_WHAT IS BEING ASKED_
What is the number of lines in this data that contain the word "Deletes"? Give the number alone.
****
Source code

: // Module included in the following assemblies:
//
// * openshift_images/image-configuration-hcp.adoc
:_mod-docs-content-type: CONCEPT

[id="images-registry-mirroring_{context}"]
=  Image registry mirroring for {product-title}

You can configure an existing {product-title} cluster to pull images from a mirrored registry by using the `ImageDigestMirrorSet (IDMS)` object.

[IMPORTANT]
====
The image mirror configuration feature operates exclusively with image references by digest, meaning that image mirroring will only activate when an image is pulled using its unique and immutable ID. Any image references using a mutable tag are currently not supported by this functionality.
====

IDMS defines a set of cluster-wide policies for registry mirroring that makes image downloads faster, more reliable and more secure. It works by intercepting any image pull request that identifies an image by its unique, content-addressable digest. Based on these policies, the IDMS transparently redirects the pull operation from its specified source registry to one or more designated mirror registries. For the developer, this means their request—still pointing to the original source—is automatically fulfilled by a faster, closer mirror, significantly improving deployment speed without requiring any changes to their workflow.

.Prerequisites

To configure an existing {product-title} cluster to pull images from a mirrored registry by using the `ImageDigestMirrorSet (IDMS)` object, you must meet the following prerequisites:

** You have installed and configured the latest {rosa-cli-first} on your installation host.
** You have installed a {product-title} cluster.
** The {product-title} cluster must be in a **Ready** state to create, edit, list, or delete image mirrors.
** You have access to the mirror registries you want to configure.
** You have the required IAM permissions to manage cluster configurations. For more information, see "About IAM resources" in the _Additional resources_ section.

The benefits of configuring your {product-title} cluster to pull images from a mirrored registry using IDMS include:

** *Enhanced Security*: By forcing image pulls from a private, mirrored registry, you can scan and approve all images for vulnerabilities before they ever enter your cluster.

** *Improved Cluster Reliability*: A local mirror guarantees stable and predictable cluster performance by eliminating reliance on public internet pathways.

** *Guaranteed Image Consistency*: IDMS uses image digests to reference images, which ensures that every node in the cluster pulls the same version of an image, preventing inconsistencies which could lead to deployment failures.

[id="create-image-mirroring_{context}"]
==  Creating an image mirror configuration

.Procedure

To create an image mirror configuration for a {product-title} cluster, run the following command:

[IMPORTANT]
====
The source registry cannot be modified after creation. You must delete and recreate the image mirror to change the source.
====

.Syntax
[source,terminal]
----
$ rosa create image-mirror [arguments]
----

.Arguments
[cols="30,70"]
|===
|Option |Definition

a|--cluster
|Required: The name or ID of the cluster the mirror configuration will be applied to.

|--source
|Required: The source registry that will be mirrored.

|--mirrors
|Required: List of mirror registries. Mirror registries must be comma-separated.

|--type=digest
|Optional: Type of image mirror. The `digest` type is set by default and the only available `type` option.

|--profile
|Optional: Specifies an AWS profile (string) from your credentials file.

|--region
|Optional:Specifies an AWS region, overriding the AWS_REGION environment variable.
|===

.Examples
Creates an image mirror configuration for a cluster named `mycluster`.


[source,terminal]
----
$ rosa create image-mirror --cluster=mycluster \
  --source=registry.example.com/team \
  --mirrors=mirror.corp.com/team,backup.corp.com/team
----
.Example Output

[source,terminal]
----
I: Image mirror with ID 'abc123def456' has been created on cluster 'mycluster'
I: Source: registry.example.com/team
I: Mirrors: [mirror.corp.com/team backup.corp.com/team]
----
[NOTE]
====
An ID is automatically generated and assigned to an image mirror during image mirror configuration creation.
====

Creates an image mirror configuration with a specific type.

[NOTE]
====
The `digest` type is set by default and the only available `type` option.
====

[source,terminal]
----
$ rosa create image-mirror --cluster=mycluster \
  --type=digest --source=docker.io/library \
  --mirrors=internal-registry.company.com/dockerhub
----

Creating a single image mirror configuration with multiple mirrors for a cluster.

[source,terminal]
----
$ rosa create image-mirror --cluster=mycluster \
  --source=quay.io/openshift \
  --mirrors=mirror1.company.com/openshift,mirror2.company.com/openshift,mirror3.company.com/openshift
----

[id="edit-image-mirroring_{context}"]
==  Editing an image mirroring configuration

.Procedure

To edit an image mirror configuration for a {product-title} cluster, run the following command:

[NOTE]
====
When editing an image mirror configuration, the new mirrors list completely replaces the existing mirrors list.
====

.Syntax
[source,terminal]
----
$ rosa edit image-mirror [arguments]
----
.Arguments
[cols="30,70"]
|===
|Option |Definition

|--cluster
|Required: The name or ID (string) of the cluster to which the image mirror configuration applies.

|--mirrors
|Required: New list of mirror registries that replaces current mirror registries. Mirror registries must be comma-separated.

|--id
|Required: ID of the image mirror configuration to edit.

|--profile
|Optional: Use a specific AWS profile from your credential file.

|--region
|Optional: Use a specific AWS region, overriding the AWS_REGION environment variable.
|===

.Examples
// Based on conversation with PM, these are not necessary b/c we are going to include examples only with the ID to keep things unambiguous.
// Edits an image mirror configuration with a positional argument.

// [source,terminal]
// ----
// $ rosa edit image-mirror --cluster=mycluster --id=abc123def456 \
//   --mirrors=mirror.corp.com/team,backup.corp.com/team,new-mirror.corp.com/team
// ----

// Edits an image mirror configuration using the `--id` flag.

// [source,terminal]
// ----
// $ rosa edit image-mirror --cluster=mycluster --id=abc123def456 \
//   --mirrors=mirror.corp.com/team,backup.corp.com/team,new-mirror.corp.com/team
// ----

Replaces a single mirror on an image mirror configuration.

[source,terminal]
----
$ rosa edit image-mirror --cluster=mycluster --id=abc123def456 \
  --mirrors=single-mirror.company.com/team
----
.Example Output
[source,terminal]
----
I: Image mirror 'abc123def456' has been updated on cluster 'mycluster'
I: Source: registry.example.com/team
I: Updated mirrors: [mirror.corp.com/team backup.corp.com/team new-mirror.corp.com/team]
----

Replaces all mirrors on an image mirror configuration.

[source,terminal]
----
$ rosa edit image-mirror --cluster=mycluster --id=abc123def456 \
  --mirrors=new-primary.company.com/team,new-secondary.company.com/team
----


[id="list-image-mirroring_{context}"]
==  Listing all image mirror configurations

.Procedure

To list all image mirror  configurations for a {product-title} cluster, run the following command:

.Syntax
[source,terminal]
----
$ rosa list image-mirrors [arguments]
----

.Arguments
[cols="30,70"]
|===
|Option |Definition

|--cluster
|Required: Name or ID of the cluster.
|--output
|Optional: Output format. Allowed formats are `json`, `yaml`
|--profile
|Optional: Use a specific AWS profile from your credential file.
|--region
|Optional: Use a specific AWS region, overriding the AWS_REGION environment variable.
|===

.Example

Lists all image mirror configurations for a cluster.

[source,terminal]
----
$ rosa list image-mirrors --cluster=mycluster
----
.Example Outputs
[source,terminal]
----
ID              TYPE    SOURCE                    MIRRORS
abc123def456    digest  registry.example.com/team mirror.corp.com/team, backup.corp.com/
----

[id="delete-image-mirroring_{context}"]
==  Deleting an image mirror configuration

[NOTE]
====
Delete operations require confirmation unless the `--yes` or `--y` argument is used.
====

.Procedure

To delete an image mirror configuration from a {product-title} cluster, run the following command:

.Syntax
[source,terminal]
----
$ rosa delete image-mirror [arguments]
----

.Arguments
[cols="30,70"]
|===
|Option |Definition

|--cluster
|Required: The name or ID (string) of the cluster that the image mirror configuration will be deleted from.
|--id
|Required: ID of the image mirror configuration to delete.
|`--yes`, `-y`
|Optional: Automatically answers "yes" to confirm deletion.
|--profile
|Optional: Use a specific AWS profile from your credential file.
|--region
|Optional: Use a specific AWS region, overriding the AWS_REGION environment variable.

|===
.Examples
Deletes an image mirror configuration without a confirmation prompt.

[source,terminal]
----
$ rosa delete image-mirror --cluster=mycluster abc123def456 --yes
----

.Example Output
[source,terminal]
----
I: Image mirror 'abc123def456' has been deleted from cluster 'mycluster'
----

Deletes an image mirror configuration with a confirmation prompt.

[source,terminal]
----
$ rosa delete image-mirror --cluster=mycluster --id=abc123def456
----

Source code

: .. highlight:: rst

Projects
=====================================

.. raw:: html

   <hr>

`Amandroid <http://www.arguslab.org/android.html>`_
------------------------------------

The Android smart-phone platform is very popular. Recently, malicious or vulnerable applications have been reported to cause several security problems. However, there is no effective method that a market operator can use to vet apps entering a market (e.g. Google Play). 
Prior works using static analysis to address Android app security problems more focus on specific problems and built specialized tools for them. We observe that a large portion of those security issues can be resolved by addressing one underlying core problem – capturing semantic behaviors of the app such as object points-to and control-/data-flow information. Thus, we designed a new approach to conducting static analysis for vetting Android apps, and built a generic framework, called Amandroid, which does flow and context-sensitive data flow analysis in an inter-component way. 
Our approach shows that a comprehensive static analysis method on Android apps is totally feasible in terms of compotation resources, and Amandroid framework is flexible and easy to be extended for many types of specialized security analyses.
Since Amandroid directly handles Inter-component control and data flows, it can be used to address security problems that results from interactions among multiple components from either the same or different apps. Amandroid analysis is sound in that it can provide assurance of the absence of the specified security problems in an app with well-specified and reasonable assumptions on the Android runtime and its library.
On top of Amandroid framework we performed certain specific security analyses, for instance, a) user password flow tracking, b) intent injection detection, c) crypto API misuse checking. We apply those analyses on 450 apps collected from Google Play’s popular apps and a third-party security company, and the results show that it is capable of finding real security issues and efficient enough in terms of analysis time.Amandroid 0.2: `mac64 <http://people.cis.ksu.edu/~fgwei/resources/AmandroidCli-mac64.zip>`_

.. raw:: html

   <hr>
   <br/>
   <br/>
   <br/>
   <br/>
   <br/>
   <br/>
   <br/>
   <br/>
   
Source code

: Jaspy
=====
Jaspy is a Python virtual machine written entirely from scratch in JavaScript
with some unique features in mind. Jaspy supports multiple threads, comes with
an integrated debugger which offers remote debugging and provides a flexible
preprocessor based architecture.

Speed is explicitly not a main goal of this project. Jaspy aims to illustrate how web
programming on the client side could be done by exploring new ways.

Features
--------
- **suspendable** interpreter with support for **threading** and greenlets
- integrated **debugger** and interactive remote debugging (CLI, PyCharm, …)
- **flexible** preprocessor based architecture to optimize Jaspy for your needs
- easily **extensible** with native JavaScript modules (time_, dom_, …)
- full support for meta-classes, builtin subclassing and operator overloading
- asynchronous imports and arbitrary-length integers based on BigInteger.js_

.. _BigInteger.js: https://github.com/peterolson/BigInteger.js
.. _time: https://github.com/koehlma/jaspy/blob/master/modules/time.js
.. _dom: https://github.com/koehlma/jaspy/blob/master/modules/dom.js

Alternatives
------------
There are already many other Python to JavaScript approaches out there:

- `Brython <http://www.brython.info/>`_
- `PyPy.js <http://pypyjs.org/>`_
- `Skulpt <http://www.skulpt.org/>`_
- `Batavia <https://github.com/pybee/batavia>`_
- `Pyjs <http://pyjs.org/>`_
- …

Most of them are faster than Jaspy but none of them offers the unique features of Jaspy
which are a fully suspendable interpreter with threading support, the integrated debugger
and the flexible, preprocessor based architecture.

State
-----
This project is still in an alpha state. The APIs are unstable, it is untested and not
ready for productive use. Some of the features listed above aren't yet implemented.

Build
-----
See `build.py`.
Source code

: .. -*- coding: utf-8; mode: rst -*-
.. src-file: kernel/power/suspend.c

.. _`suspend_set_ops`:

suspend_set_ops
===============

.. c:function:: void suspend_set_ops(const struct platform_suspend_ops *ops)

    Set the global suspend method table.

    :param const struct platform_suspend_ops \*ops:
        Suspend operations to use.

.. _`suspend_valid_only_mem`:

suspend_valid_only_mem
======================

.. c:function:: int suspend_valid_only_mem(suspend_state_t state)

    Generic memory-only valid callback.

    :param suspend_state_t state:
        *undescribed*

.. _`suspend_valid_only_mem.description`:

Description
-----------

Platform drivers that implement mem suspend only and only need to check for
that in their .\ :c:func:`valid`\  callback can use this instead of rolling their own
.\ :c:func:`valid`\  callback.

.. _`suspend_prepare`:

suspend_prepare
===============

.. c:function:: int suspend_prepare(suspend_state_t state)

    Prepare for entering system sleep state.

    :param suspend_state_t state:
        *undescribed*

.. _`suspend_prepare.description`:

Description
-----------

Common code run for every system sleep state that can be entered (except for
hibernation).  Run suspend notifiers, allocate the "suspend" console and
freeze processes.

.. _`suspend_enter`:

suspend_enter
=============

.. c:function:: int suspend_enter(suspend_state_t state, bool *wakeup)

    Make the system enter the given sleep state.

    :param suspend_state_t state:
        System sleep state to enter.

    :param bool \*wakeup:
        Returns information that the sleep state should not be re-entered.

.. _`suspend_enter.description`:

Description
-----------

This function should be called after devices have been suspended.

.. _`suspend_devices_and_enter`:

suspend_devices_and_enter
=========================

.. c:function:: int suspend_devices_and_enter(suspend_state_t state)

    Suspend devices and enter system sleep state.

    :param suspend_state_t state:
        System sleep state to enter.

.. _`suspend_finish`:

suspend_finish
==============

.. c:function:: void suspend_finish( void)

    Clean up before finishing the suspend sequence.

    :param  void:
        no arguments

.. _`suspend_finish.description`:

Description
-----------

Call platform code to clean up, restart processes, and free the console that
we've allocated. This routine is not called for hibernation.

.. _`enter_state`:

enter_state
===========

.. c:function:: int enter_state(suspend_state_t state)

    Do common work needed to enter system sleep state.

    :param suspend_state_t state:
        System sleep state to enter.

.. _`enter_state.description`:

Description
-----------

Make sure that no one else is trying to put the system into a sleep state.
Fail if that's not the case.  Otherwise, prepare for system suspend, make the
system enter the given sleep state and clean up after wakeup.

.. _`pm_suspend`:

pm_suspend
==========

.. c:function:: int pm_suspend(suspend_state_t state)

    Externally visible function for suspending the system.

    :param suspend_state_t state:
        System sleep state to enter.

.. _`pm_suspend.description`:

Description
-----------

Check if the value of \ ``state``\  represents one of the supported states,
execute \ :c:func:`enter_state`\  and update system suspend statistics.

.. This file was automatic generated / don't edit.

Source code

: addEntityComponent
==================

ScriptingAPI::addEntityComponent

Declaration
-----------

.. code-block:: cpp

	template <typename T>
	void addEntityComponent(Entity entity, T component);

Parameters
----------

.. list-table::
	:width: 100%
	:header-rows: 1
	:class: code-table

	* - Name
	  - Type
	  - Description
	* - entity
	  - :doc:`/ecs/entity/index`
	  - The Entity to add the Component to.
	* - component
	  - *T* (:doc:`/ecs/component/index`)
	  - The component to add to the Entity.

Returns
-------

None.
****
_SOLUTION FOR THIS TASK_
2